Recorded data below:

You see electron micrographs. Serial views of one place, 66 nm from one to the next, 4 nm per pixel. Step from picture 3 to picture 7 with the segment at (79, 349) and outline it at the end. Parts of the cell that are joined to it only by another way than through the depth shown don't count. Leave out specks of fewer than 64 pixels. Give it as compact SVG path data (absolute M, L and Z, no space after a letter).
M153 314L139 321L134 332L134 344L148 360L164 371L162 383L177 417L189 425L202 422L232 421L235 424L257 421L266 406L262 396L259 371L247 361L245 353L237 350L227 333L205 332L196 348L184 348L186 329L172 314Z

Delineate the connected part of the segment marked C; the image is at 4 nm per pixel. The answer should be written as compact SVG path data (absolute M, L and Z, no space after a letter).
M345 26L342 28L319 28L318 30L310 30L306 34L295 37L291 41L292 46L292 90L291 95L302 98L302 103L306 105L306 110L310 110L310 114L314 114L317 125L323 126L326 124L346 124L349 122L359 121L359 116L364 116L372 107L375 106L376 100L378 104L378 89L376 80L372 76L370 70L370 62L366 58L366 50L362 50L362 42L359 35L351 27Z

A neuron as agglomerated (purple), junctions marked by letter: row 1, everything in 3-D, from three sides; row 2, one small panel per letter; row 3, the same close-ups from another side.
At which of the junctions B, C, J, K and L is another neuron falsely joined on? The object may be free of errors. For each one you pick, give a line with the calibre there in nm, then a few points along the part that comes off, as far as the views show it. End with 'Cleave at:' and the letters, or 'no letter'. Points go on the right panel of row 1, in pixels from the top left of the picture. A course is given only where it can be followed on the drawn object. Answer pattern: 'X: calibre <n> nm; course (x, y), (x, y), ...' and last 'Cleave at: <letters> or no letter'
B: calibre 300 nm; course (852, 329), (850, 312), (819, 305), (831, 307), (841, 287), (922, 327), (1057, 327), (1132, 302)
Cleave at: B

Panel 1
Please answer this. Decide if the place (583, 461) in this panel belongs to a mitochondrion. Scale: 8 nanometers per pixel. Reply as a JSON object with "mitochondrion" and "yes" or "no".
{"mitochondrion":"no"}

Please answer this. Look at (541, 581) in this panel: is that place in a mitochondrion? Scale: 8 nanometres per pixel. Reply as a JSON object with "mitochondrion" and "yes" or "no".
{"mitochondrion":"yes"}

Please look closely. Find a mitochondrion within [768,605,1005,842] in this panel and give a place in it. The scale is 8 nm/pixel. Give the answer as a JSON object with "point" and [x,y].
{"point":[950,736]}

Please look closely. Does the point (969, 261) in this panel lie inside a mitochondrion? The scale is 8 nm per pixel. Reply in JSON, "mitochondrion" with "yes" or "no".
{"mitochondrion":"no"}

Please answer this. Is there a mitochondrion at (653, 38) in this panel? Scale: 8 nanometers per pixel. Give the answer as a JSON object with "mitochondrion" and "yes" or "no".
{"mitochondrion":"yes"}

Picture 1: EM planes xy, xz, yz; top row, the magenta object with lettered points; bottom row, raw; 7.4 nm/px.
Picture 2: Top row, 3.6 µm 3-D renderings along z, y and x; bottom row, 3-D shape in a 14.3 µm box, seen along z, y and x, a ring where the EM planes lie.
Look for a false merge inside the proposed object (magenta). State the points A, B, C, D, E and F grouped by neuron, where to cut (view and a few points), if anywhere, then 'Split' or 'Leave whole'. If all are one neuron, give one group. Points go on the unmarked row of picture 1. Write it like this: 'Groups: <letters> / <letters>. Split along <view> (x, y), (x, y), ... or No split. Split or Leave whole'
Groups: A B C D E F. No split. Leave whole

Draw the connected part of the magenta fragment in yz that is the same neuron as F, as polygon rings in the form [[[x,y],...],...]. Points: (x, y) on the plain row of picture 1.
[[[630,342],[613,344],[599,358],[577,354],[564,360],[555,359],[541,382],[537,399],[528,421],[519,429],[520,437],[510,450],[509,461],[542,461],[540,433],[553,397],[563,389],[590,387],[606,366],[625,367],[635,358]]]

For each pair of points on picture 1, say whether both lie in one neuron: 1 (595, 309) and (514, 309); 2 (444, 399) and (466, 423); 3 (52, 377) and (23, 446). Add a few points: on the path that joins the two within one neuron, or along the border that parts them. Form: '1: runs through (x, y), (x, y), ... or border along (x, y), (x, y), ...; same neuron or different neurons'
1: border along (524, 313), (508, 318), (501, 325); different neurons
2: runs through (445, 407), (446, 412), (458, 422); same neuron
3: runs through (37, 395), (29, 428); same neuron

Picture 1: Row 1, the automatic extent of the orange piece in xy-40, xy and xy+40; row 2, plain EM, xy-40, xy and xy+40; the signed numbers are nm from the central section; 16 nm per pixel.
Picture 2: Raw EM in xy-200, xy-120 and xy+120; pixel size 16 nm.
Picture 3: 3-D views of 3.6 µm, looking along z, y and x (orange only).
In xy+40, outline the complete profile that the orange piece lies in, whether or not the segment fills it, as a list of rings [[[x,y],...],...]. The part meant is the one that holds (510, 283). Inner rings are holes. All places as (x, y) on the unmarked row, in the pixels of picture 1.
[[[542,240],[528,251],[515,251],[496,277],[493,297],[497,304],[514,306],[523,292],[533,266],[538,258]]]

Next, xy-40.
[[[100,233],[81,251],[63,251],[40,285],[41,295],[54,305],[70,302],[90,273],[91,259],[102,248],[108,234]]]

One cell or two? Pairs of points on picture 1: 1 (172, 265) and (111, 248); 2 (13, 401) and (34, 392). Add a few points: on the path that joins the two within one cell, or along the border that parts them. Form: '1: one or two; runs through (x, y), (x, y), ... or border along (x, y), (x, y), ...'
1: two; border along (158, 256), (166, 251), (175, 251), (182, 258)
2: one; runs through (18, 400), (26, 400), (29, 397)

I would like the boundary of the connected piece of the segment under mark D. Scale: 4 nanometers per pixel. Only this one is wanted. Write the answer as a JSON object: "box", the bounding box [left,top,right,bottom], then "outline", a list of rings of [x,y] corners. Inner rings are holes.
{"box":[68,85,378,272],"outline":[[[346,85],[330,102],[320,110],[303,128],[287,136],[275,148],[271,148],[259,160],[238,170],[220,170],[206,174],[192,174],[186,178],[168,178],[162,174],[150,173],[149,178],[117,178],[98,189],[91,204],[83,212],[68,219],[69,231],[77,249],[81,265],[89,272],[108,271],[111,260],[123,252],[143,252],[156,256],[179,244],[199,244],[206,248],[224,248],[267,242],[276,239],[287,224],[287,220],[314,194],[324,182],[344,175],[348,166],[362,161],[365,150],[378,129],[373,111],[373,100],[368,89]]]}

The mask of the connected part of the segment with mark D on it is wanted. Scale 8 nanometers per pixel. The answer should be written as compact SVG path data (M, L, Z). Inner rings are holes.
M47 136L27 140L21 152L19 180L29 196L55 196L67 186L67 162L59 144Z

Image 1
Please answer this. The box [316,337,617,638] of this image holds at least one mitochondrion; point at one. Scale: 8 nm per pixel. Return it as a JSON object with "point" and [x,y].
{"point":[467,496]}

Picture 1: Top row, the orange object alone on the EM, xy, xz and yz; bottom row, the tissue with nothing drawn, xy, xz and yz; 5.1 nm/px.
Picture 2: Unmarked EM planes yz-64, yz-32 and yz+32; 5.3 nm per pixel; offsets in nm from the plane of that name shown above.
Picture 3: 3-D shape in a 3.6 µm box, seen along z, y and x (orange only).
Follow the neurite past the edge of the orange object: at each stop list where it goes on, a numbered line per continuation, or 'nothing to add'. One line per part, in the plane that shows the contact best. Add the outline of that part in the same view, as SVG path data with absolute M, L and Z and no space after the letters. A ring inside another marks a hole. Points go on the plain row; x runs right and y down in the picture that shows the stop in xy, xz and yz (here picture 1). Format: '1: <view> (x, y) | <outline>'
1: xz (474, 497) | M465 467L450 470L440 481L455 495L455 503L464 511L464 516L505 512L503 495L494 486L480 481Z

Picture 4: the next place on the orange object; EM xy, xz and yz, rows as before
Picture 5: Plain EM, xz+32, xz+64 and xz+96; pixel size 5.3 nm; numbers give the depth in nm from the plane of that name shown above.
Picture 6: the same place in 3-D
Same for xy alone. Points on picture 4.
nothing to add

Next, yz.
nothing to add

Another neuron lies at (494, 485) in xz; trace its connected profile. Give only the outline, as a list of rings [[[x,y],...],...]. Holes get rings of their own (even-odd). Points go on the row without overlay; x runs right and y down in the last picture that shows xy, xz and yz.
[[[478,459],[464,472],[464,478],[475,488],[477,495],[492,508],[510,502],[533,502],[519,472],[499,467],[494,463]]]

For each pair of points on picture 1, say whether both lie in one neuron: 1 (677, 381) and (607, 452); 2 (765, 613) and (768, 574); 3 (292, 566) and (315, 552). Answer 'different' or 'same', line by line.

End of Recorded data.

Look back at the data above. Transcribe exactly the lines starting at the line that contains "Picture 4: the" and ending at the line that contains "Picture 6: the same place in 3-D".

Picture 4: the next place on the orange object; EM xy, xz and yz, rows as before
Picture 5: Plain EM, xz+32, xz+64 and xz+96; pixel size 5.3 nm; numbers give the depth in nm from the plane of that name shown above.
Picture 6: the same place in 3-D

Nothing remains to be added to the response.